(What is required):
All records below should be repeated exactly, with the pictures left out.
□ □ □ □
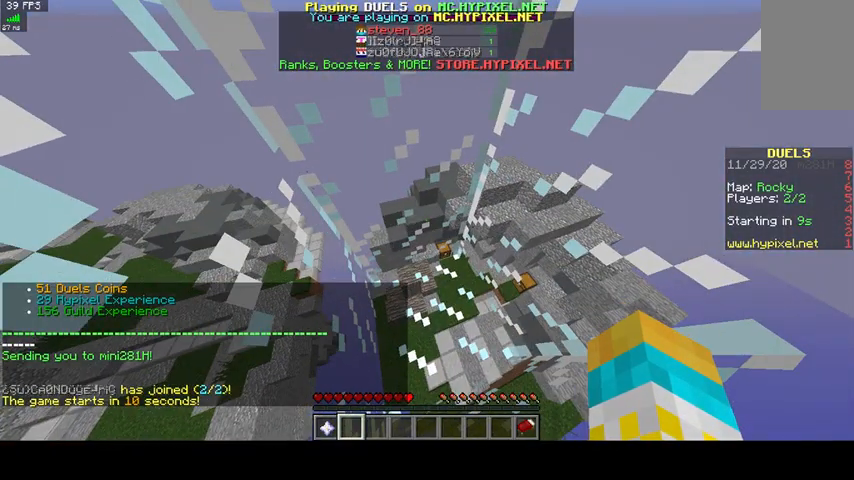
{"keys": [], "mouse": [], "events": [[133, "d", "down"], [333, "d", "up"]]}
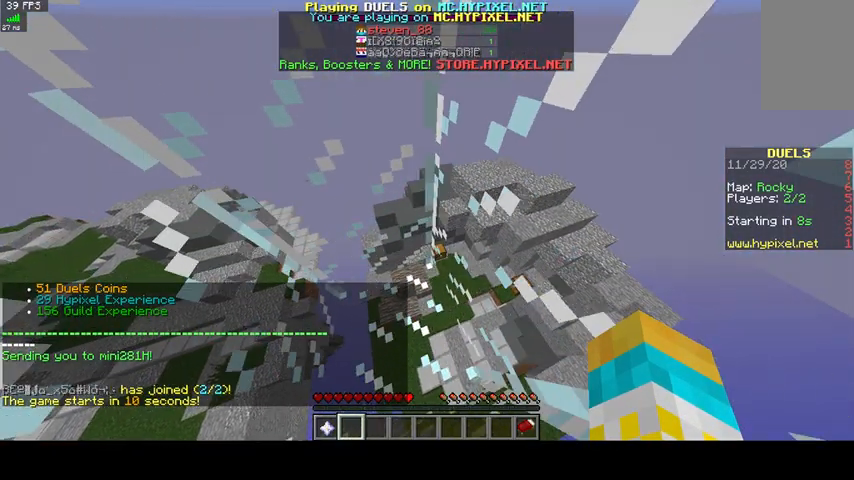
{"keys": [], "mouse": [], "events": []}
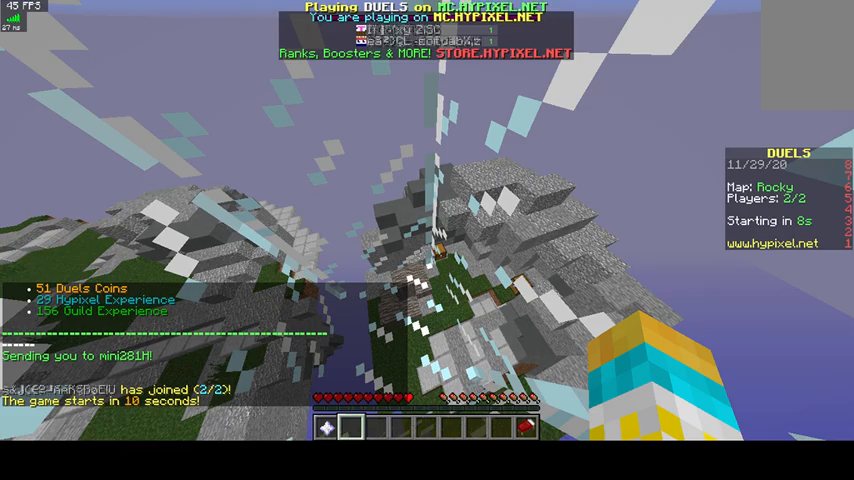
{"keys": [], "mouse": [], "events": []}
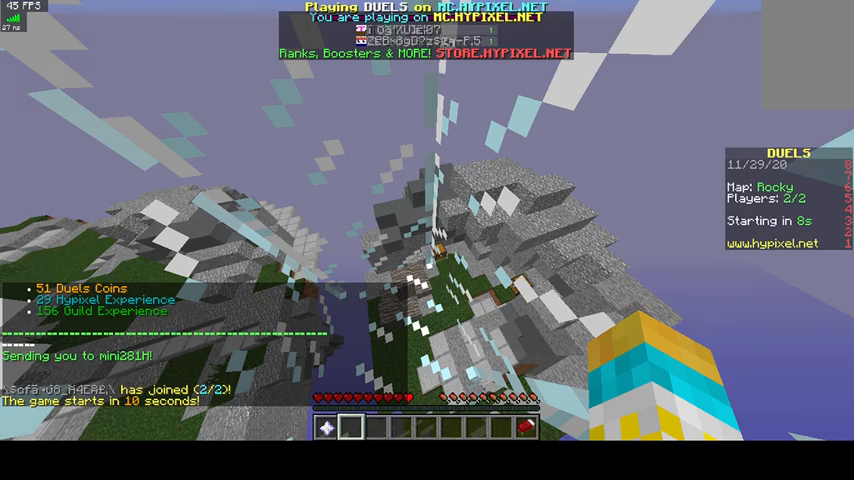
{"keys": [], "mouse": [], "events": []}
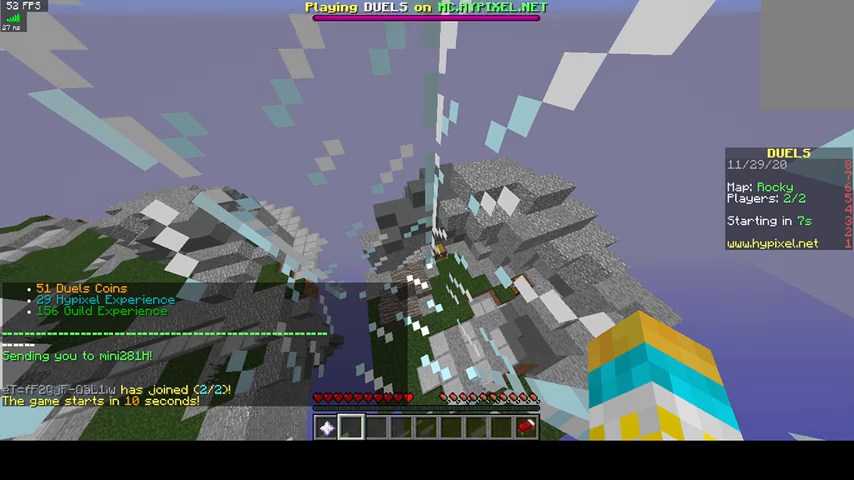
{"keys": [], "mouse": [], "events": []}
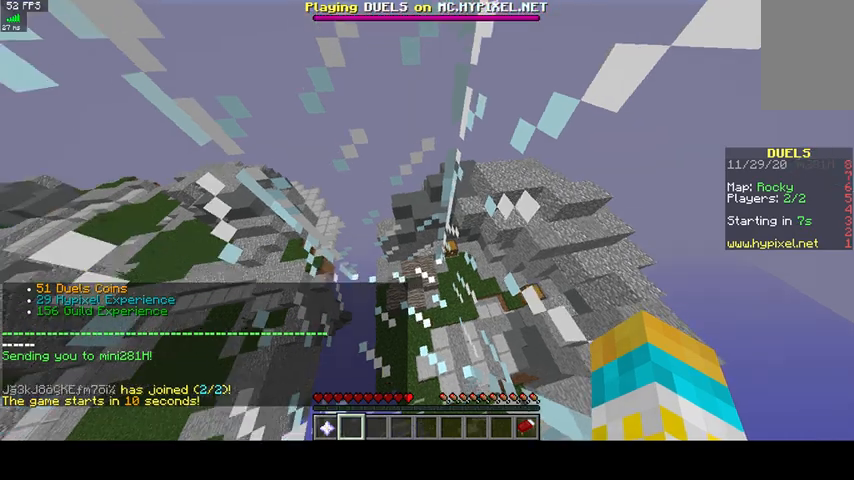
{"keys": ["w"], "mouse": [], "events": [[133, "w", "down"]]}
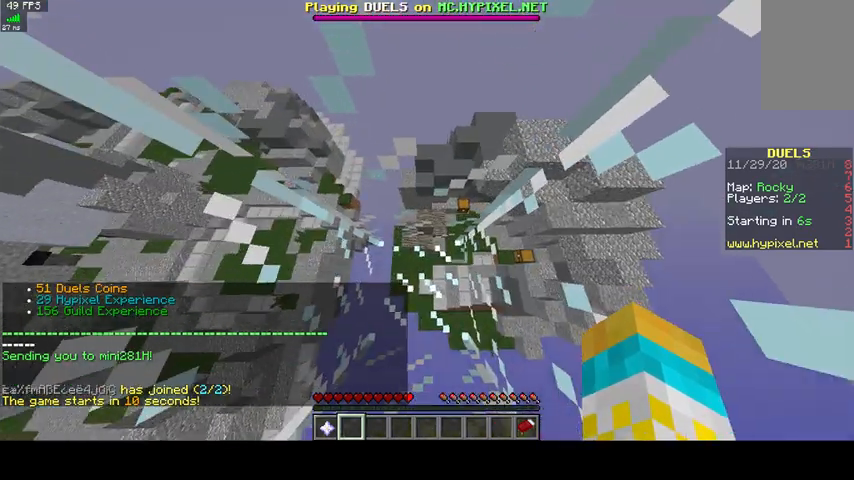
{"keys": ["s"], "mouse": [], "events": [[33, "w", "up"], [133, "s", "down"]]}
□ □ □ □
(Task result):
{"keys": [], "mouse": [], "events": [[133, "d", "down"], [333, "d", "up"]]}
{"keys": [], "mouse": [], "events": []}
{"keys": [], "mouse": [], "events": []}
{"keys": [], "mouse": [], "events": []}
{"keys": [], "mouse": [], "events": []}
{"keys": ["w"], "mouse": [], "events": [[133, "w", "down"]]}
{"keys": ["s"], "mouse": [], "events": [[33, "w", "up"], [133, "s", "down"]]}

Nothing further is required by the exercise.